Contrastive Difference Predictive Coding

Chongyi Zheng, Ruslan Salakhutdinov, Benjamin Eysenbach

Paper, Code

Abstract: Predicting and reasoning about the future lies at the heart of many time-series questions. For example, goal-conditioned reinforcement learning can be viewed as learning representations to predict which states are likely to be visited in the future. While prior methods have used contrastive predictive coding to model time series data, learning representations that encode long-term dependencies usually requires large amounts of data. In this paper, we introduce a temporal difference version of contrastive predictive coding that stitching together pieces of different time series data to decrease the amount of data required to learn to predict future events. We apply this representation learning method to derive an off-policy algorithm for goal-conditioned RL. Experiments demonstrate that, compared with prior RL methods, ours achieves higher success rates with less data, and can better cope with stochastic environments.

Evaluation on online GCRL benchmarks

Below, we show examples of TD InfoNCE solving state-based manipulation tasks in the paper, comparing to prior methods quasimetric RL and contrastive RL. In each video, the desired goal (red point) is set to the same position and we use the color of the border to indicate failure (red) and success (green).

TASK: reach

TASK: push

TASK: pick and place

TASK: slide

Evaluation on offline goal reaching

We evaluate TD InfoNCE on solving AntMaze tasks from the D4RL benchmark in the table below. TD InfoNCE outperforms most baselines on most tasks.

Off-policy reasoning

We conduct two experiments on a 5 x 5 discrete gridworld environment to study the capability of TD InfoNCE in performing dynamic programming.
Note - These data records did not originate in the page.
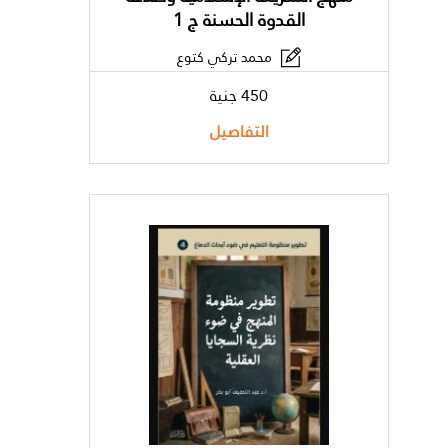
القدوة الحسنة ج 1
محمد تركي كتوع
450 جنية
التفاصيل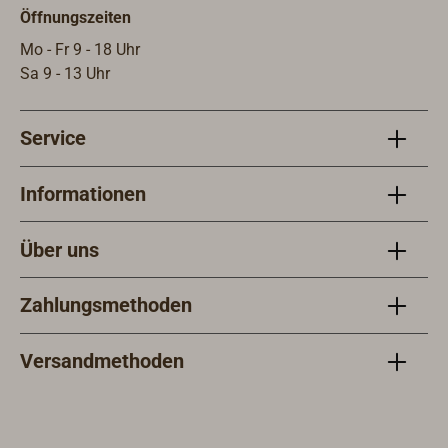
Öffnungszeiten
Mo - Fr 9 - 18 Uhr
Sa 9 - 13 Uhr
Service
Informationen
Über uns
Zahlungsmethoden
Versandmethoden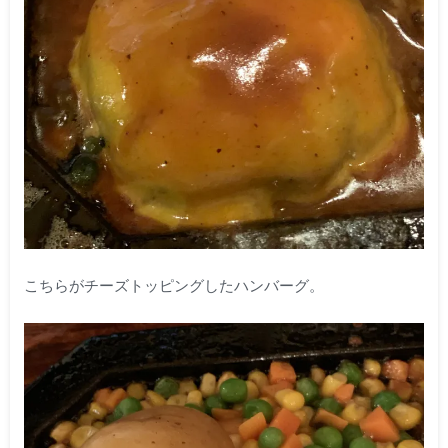
こちらがチーズトッピングしたハンバーグ。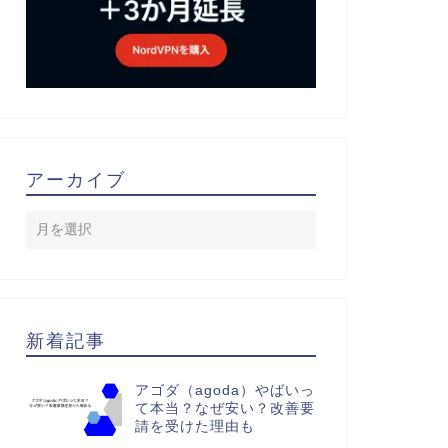
アーカイブ
新着記事
アゴダ（agoda）やばいっ
て本当？なぜ安い？改善要
請を受けた理由も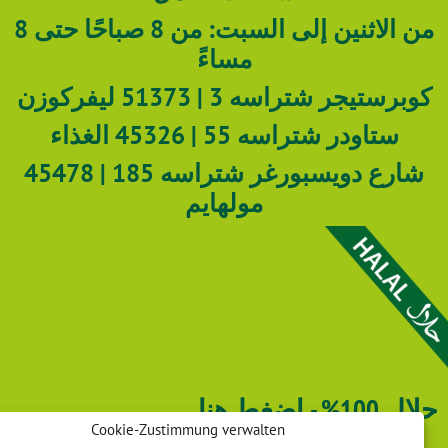
من الاثنين إلى السبت: من 8 صباحًا حتى 8
مساءً
برستيجر شتراسه 3 | 51373 ليفركوزن
ستاودر شتراسه 55 | 45326 الغذاء
شارع دويسبورغر شتراسه 185 | 45478
مولهايم
100% - اضغط هنا
Cookie-Zustimmung verwalten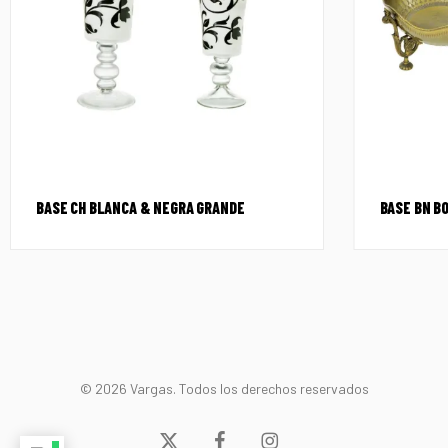
BASE CH BLANCA & NEGRA GRANDE
BASE BN B
© 2026 Vargas. Todos los derechos reservados
x-
facebook
instagram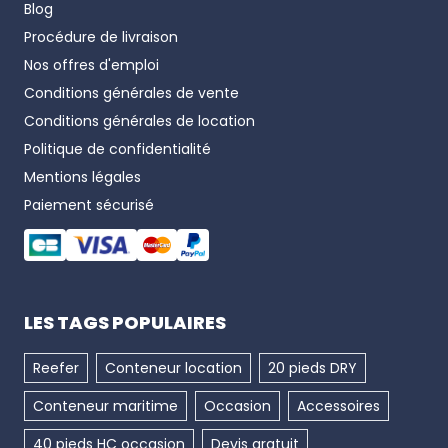
Blog
Procédure de livraison
Nos offres d'emploi
Conditions générales de vente
Conditions générales de location
Politique de confidentialité
Mentions légales
Paiement sécurisé
LES TAGS POPULAIRES
Reefer
Conteneur location
20 pieds DRY
Conteneur maritime
Occasion
Accessoires
40 pieds HC occasion
Devis gratuit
Stitching trajectories in a dataset: The behavioral policy collects “Z” style trajectories.

Unlike the Monte Carlo method (contrastive RL) , TD InfoNCE successfully ‘‘stitches’’ these trajectories together, navigating between pairs of (start - red cross, goal - green star) states unseen in the training trajectories.

Searching for shortcuts in skewed datasets: Conditioned on different initial states (red cross) and goals (green star), we collect datasets with 95% long paths (dark) and 5% short paths (light). TD InfoNCE infers the shortest path, while contrastive RL fails to find this path.